Michigan is set to become the third state in the Midwest and twelfth in the country to require a shift to clean electricity.
Of all those states, Michigan is one of the most ambitious because of the extent of the change it is making.
Michigan’s target year for reaching 100 percent clean electricity is 2040, which is as soon or sooner than every state except for Rhode Island. (The bill that would do this is heading to Gov. Gretchen Whitmer’s desk for an expected signature, as Aydali Campa and I wrote this week.)
And, Michigan is starting from a place of having unusually dirty electricity, with nearly two-thirds of its current supply coming from fossil fuels.
To better understand this, I spoke with Jacob Corvidae of RMI, the clean energy research and advocacy group. He walked me through an analysis of the Michigan legislation in the Energy Policy Simulator, an open source forecasting tool put together by RMI and the think tank Energy Innovation.
I asked him to compare Michigan with Minnesota, a state that passed a clean electricity requirement in February, and Illinois, which passed its law in 2021.
All three states made leaps forward with their laws, but Michigan stands out for the “huge shift” it is making, Corvidae said with some state pride. He was born in Detroit and raised in the Detroit area and in a small town near Ann Arbor. He got his undergraduate degree at Kalamazoo College and has had several stints doing clean energy advocacy and analysis work in the state.
In 2022, Michigan got 15 percent of its electricity from renewable sources and 23 percent from nuclear power, according to RMI. With those two together, the state got 38 percent of its electricity from carbon-free sources. (Note that these percentages are slightly different than the ones from the Energy Information Administration, which I often cite, because of variations in counting methods.)
Minnesota is much cleaner at this point, with 33 percent of electricity from renewables and 25 percent from nuclear, for a carbon-free total of 58 percent.
Illinois is the cleanest of the three, with 12 percent renewables and 54 percent from nuclear, for a carbon-free total of 66 percent.
Despite having different starting points, Michigan and Minnesota would both aim to reach their goals by 2040 and Illinois has a target year of 2045.

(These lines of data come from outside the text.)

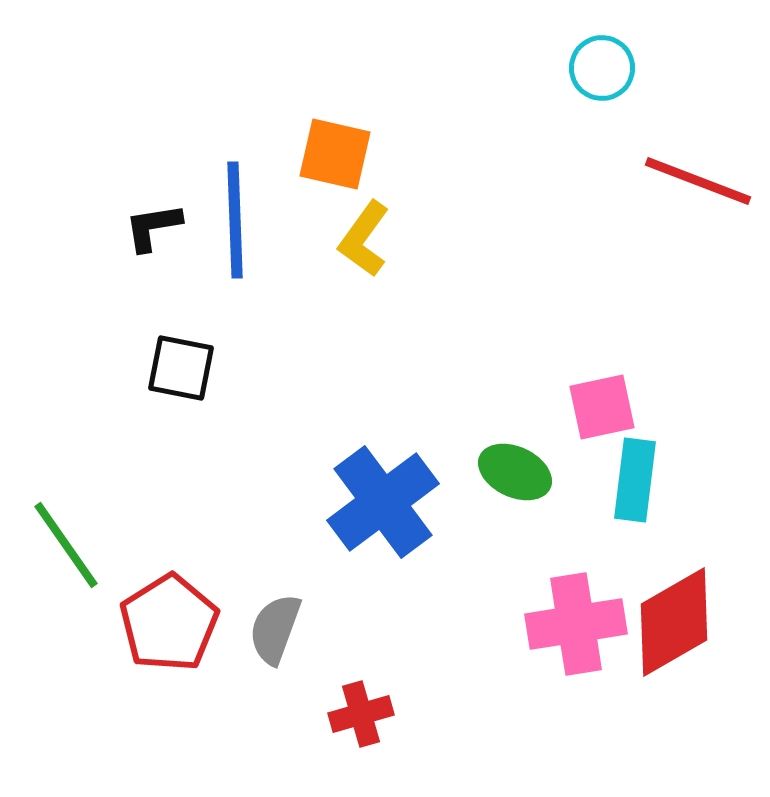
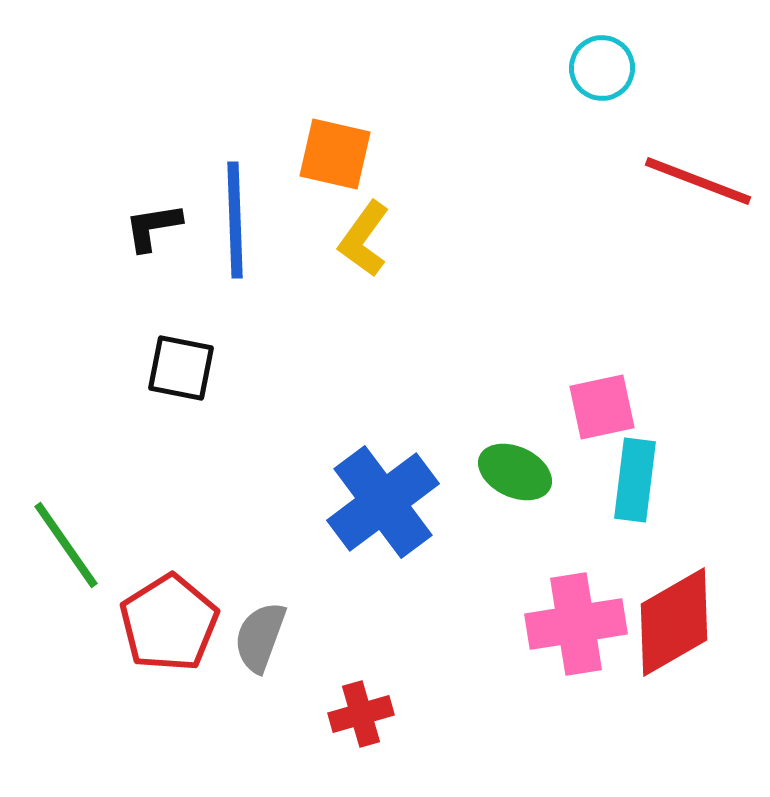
gray semicircle: moved 15 px left, 8 px down
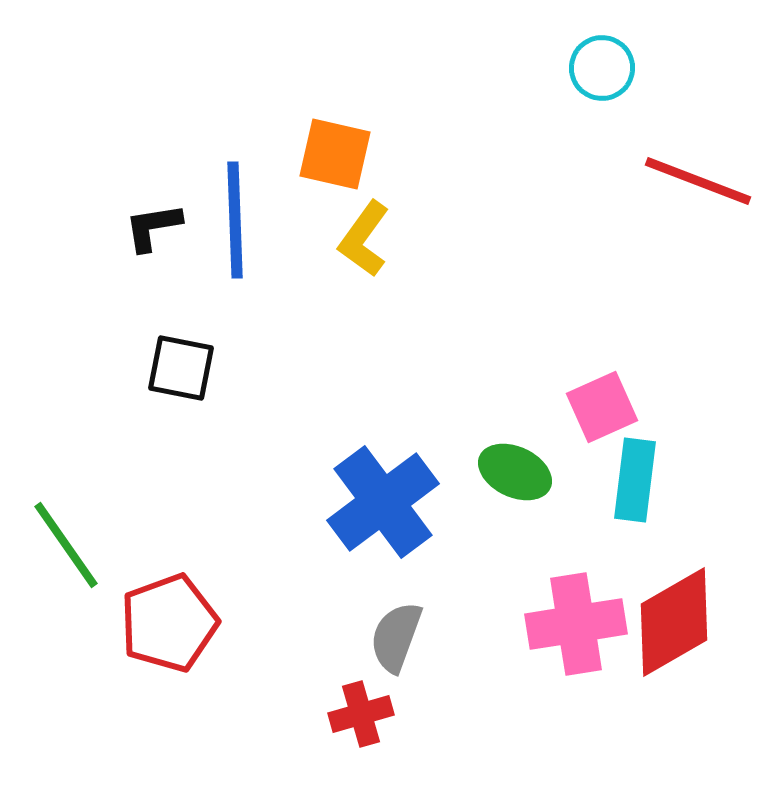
pink square: rotated 12 degrees counterclockwise
red pentagon: rotated 12 degrees clockwise
gray semicircle: moved 136 px right
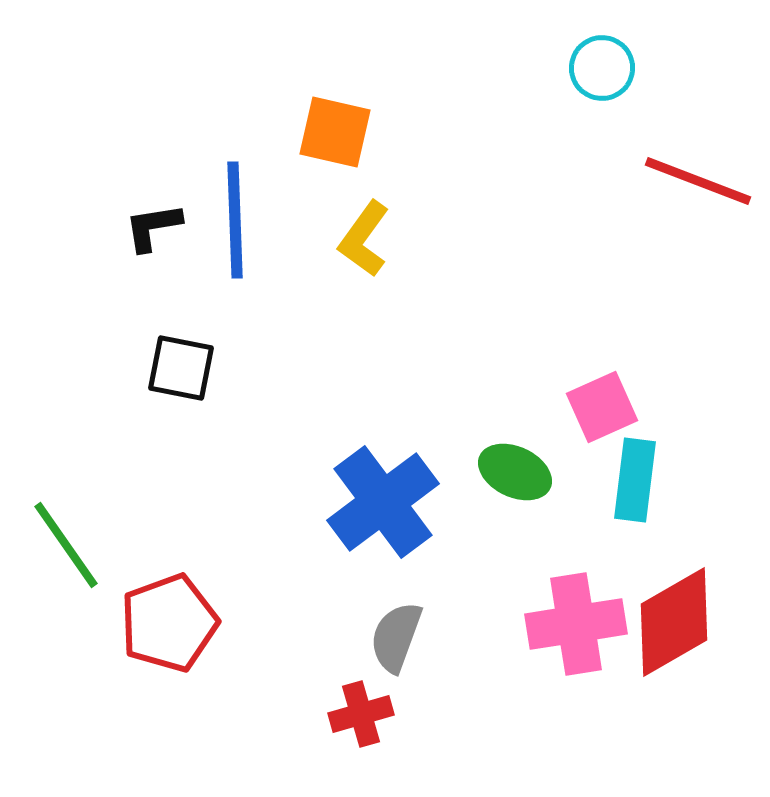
orange square: moved 22 px up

I asked Corvidae what I may be missing in observing that Michigan has chosen a heavy lift, while this looks easy for Illinois.
One point to remember, he said, is that Illinois is larger than the other two states in terms of electricity generation, so even if it has a smaller share of coal and natural gas power plants to phase out, it still has a lot of those plants and will need to find ways to affordably and reliability replace the electricity.
Minnesota has some advantages as it reaches for clean electricity goals. A big one is that its largest utility, Xcel Energy, was the first major utility in the country to commit to get to net-zero emissions, and the company was already five years down the road of implementing its plan when Minnesota passed the clean energy law.
Michigan’s two largest utilities, DTE Energy and Consumers Energy, also have adopted plans to get to net-zero emissions, but those plans are more recent. Also, clean energy advocates have long criticized DTE for being slow to close its most polluting power plants.
DTE operates the Monroe Power Plant in Monroe, Michigan, the state’s largest coal-fired plant, with more than 3,200 megawatts of capacity. The company had initially said it would close the plant in 2040 but has since moved up the timetable to 2032.
The closing of that plant and the replacement with clean alternatives will be a big step toward Michigan meeting the 2040 target.
Michigan’s clean energy goal allows for utilities to continue to use natural gas power plants after 2040 if carbon capture systems are present. This is part of the bill that makes many environmentalists cringe.
I’m not going to defend the provision, but I can understand why utilities wanted this option in the bill, considering that natural gas power plants are Michigan’s leading electricity source, with about one-third of the state’s total. Gas’s share is much lower in Minnesota and Illinois.
One interesting takeaway is that the Energy Policy Simulator doesn’t project that any of the three states will get to 100 percent clean energy because there would remain small shares of natural gas power at the fringes of the economy. So, each state would get close to 100, but not all the way.
I’m focusing on the three Midwestern states because the transition to clean energy in this region is a vital part of the country’s transition. Midwestern states are some of the most dependent on fossil fuels and they are closer to the political center than states in the Northeast and the West Coast.
Once the transition gains momentum in the Midwest, it’s a sign that these kinds of policies have reached the mainstream.
“This is heartland policy,” Corvidae said, about the three states’ energy policies. “And I think that really signals that this is because hearts and minds are changing, people’s understanding of the challenges and possibilities are changing, and the economics have changed. And I think it is a pretty major emblem of that change.”